Artificial intelligence to predict corona-patients' risk of needing ventilators
Experts at the University of Copenhagen have begun using artificial intelligence to create computer models that calculate the risk of a corona patient’s needing intensive care or a ventilator. The new initiative is being conducted in a collaboration with Rigshospitalet and Bispebjerg Hospital.
As coronavirus patients are hospitalized, it is difficult for doctors to predict which of them will require intensive care and a respirator. Many different factors come into play, some yet to be fully understood by doctors .
As such, computer scientists at the University of Copenhagen are now developing computer models based on artificial intelligence that calculate the risk of an individual patient’s need for a ventilator or intensive care. The new initiative is being conducted in a collaboration with Rigshospitalet and Bispebjerg Hospital.
"With these models, hospitals will be able to know - for example - that 40 percent of their 300 hospitalized patients will probably require a ventilator within one week. This allows them to plan and deploy their resources in the best possible way," explains Professor and Department Head Mads Nielsen of the University of Copenhagen’s Department of Computer Science.
What do the seriously ill have in common?
Algorithms will harvest vast amounts of data from multiple sources. First, they will find patterns in data from Danish coronavirus patients who have been through the system up until now. In doing so, doctors hope to identify shared traits among the most severely affected patients. This may turn out to be the number of white blood cells, the use of certain pharmaceuticals or something else.
"We are aware of certain things that increase risk, such as age, smoking, asthma and heart problems, but there are other factors involved. After all, we hear about young people who end up on ventilators, and older people who do well without understanding why. So let's get the computer to find patterns that we aren’t able to see ourselves," says Chief Physician Espen Solem of Bispebjerg and Frederiksberg Hospitals.

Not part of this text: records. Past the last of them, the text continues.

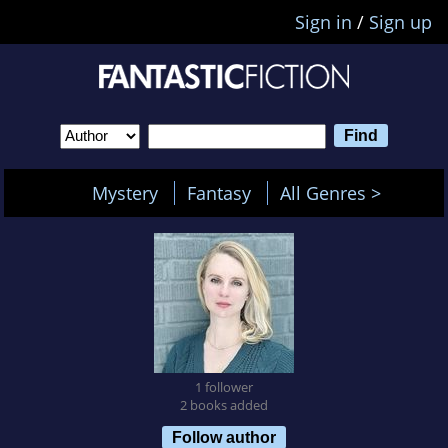
Sign in
/
Sign up
Mystery
Fantasy
All Genres >
1 follower
2 books added
Follow author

These patterns will be compared with information from newly hospitalized patients. The data consists of X-rays, tests and measurements taken of patients at the time of their admittance to hospital, along with their electronic health records.
"All data will go to a supercomputer where, within minutes, our model calculates how likely a specific patient is to require a ventilator, and how many days will go by before such a need arises. That’s our goal," says Mads Nielsen.

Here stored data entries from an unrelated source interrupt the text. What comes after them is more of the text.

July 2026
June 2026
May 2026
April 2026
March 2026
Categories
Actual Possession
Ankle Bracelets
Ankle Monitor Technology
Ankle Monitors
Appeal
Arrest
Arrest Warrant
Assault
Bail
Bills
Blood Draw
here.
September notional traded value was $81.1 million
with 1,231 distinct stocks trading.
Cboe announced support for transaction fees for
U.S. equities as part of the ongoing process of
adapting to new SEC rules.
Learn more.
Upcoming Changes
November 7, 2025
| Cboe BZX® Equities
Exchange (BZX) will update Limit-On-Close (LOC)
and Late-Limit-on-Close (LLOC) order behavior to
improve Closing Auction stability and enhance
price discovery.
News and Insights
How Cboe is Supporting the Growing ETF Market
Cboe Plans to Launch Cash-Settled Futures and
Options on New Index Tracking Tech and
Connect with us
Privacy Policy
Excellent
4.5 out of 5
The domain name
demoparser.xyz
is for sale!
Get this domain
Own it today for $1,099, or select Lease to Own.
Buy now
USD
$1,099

First models ready in two to three weeks
Although the models will not be used as a basis for treating individual patients, they will be used as a planning tool that can still make a big difference for hospital staff. According to Espen Solem:
"It will be a great help if we know from the outset whether an individual patient is someone who we need to pay extra attention to, and reserve capacity for. Danish hospitals are still able to keep up, but the situation could change."

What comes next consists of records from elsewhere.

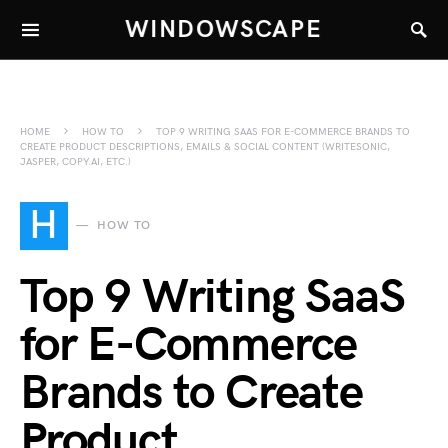
WINDOWSCAPE
HOME
HOW TO
TOP 9 WRITING SAAS FOR E-COMMERCE BRANDS TO
CREATE PRODUCT DESCRIPTIONS, EMAILS & SOCIAL CONTENT (WRITESONIC,
JASPER, COPY.AI, ETC.)
H
HOW TO
Top 9 Writing SaaS
for E-Commerce
Brands to Create
Product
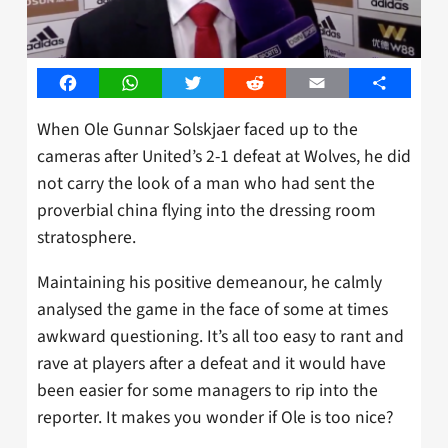
Facebook
WhatsApp
Twitter
Reddit
Email
Share
When Ole Gunnar Solskjaer faced up to the
cameras after United’s 2-1 defeat at Wolves, he did
not carry the look of a man who had sent the
proverbial china flying into the dressing room
stratosphere.
Maintaining his positive demeanour, he calmly
analysed the game in the face of some at times
awkward questioning. It’s all too easy to rant and
rave at players after a defeat and it would have
been easier for some managers to rip into the
reporter. It makes you wonder if Ole is too nice?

Work on the computer models is underway this week, and Mads Nielsen expects the first, rough models to be ready in two to three weeks.
"We hope that our models will be able to be used during this initial wave of coronavirus infections - otherwise, they will be beneficial during the second wave that we anticipate in autumn. Perhaps the models can also be taken to countries where the pandemic has yet to spread as widely as it has in Denmark," says Mads Nielsen.
- Initially, the computer models will be able to be used in the Denmark’s Capital Region, but the goal is for them to be implemented nationwide.
- The project is a collaboration between research groups from Rigshospitalet and Bispebjerg Hospital, along with AI experts from the University of Copenhagen’s Department of Computer Science.
- The project is supported by the Novo Nordisk Foundation.
- The project has been approved by the Danish Patient Safety Authority and all data will be processed in accordance with applicable legislation.